Scores of businesses owned by individuals suspected as TPLF collaborators were burned down or destroyed. Also destroyed were a court house, municipality, local administration offices, two EFFORT/TPLF warehouses and a chain of boutiques or stores. Homes of alleged government collaborators were also burned down.
Gunshots were being fired when the town came under the control of soldiers reportedly rushed to the scene from the front lines along the border with Eritrea.
Observers said the soldiers were acting like they were in a war zone against a foreign enemy and not unarmed civilians whose legitimate demands were what could be dismissed as rudimentary questions in other parts of the world.
Heartbreaking stories of government victims in Woldia have flooded the social media. Among the gruesome deaths include the killing of a 13-year-old youth, Yosef Eshetu, who was sporting the sign of a cross on his forehead after he returned from a church. He was an easy target of a TPLF sniper. The kid was sitting on top of a pickup truck when he was shot dead. There was also the killing of Gebremeskel Getachew, a 36-year-old promising businessman and father of a baby girl. He was returning home and walking alone on a road where there was no protest when he was riddled with five bullets. This shows that there was also a 'targeted killing' of individuals suspected of harboring anti-TPLF views.
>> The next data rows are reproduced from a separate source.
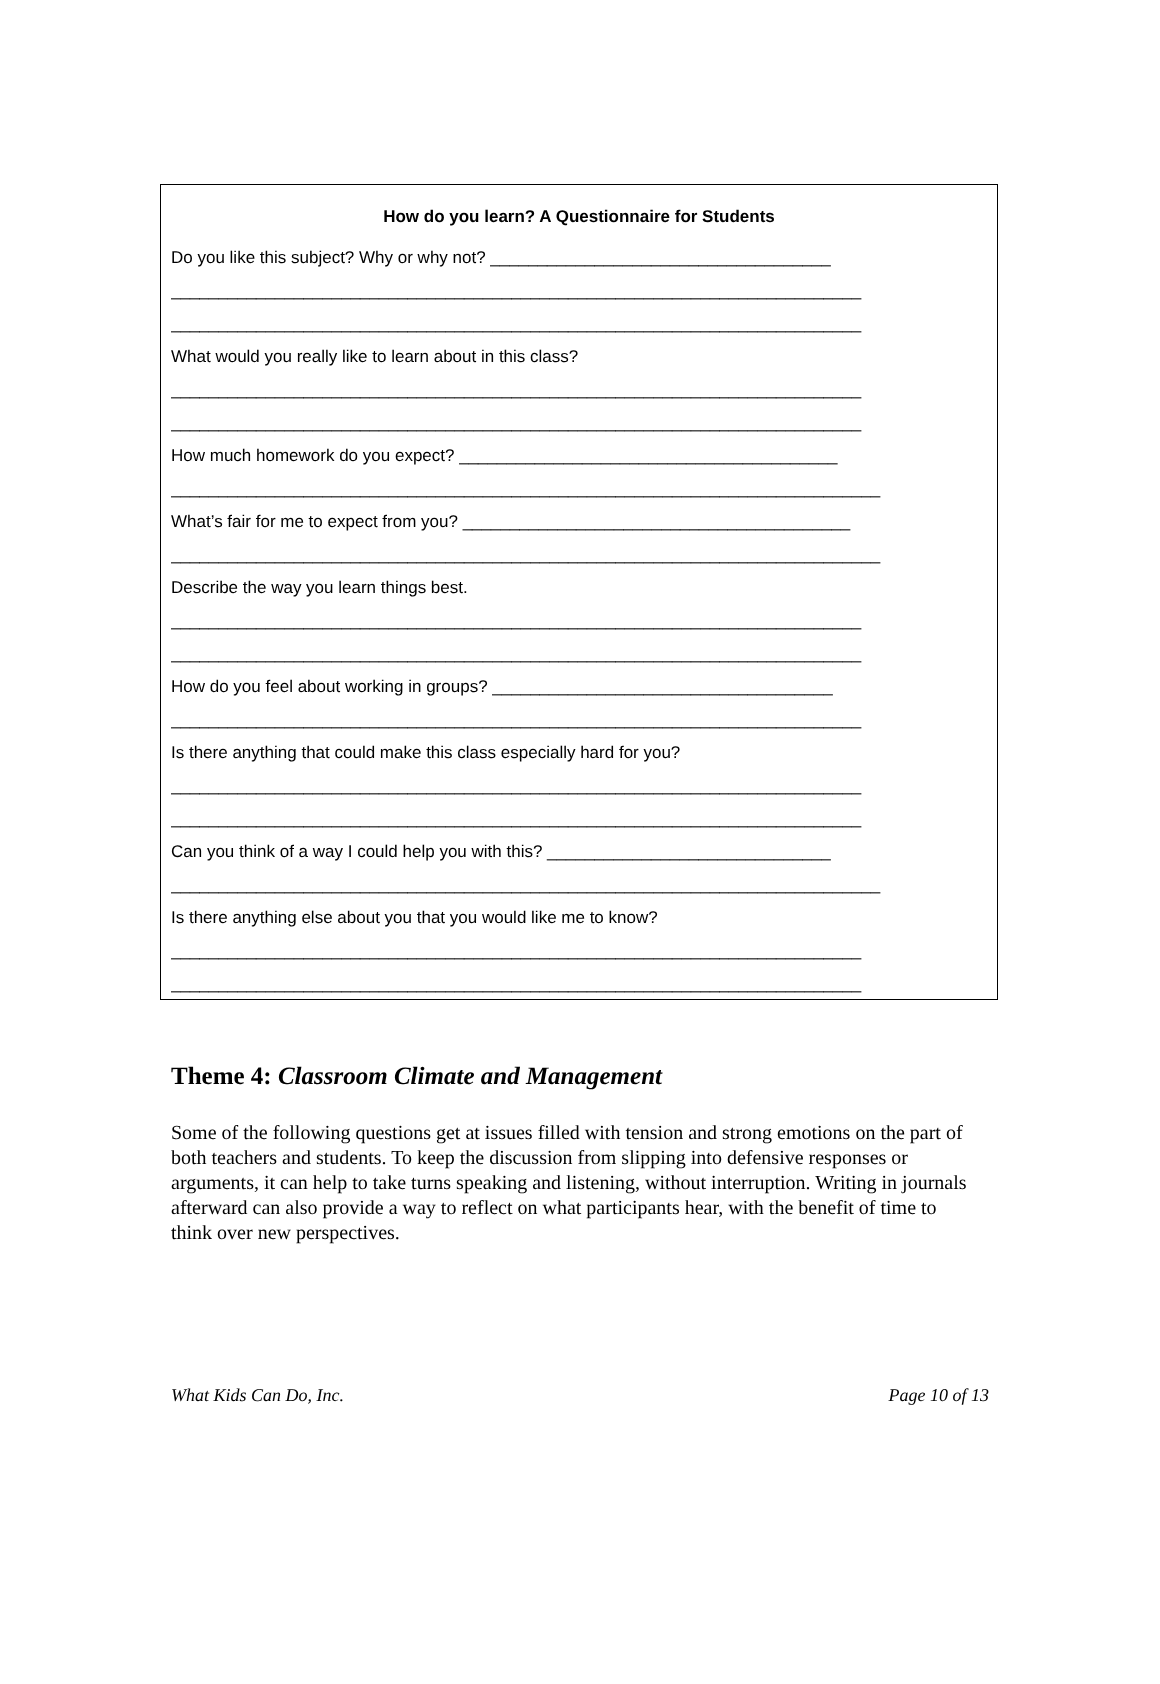How do you learn? A Questionnaire for Students
Do you like this subject? Why or why not? ____________________________________
_________________________________________________________________________
_________________________________________________________________________
What would you really like to learn about in this class?
_________________________________________________________________________
_________________________________________________________________________
How much homework do you expect? ________________________________________
___________________________________________________________________________
What’s fair for me to expect from you? _________________________________________
___________________________________________________________________________
Describe the way you learn things best.
_________________________________________________________________________
_________________________________________________________________________
How do you feel about working in groups? ____________________________________
_________________________________________________________________________
Is there anything that could make this class especially hard for you?
_________________________________________________________________________
_________________________________________________________________________
Can you think of a way I could help you with this? ______________________________
___________________________________________________________________________
Is there anything else about you that you would like me to know?
_________________________________________________________________________
_________________________________________________________________________
Theme 4: Classroom Climate and Management
Some of the following questions get at issues filled with tension and strong emotions on the part of both teachers and students. To keep the discussion from slipping into defensive responses or arguments, it can help to take turns speaking and listening, without interruption. Writing in journals afterward can also provide a way to reflect on what participants hear, with the benefit of time to think over new perspectives.
What Kids Can Do, Inc. Page 10 of 13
"A single bullet would have been enough to kill my son," a sobbing dad told the Voice of America on Thursday. But the crime didn't end there. The next day for the funeral, security forces surprised the mourners with machinegun fire and dispersed them. The father alone remained with the body of his son, and a few defiant souls returned, carrying the casket to its final destination.
The parents of the three Woldia victims talking to the VOA Amharic Service said they would push for the killers of their children to be brought to justice.
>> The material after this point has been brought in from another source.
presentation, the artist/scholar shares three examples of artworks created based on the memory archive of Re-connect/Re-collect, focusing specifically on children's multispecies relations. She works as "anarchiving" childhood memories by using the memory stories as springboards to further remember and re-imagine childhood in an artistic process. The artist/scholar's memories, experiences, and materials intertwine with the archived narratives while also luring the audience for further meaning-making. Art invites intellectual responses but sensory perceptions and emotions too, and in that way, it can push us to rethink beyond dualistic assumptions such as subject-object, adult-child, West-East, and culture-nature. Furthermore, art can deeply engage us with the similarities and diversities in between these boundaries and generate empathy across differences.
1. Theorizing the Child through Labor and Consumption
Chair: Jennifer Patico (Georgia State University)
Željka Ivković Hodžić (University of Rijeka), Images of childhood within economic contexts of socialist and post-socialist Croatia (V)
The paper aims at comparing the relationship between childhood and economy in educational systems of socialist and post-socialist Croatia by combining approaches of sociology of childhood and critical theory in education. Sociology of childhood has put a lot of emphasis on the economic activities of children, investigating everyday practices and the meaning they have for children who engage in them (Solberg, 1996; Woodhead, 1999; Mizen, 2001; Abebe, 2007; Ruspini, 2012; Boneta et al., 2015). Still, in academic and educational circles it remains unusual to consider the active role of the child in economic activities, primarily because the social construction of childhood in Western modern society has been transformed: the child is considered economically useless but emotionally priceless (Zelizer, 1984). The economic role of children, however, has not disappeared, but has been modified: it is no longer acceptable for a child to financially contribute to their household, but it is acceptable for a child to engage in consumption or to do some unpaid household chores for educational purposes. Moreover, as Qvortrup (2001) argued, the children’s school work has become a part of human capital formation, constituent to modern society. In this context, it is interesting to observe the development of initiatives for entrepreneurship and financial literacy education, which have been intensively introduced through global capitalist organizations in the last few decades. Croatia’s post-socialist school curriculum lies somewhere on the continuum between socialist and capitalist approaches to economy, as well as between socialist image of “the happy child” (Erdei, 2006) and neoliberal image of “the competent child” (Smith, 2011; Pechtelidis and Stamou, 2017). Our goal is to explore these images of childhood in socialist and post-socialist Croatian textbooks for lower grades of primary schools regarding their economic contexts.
TPLF, which controls the economy, military and intelligence, has been in power since 1991, heavily relying on the reign of terror. TPLF has never showed any sign of stepping down despite deep-seated resentment and fierce opposition throughout the country. There are mounting fears that the group, known for sowing the seeds of ethnic hate and division, may opt for a civil war than pave the way for a peaceful transfer of power through election.
A detailed report of the Kobo killings will be published in a day or two.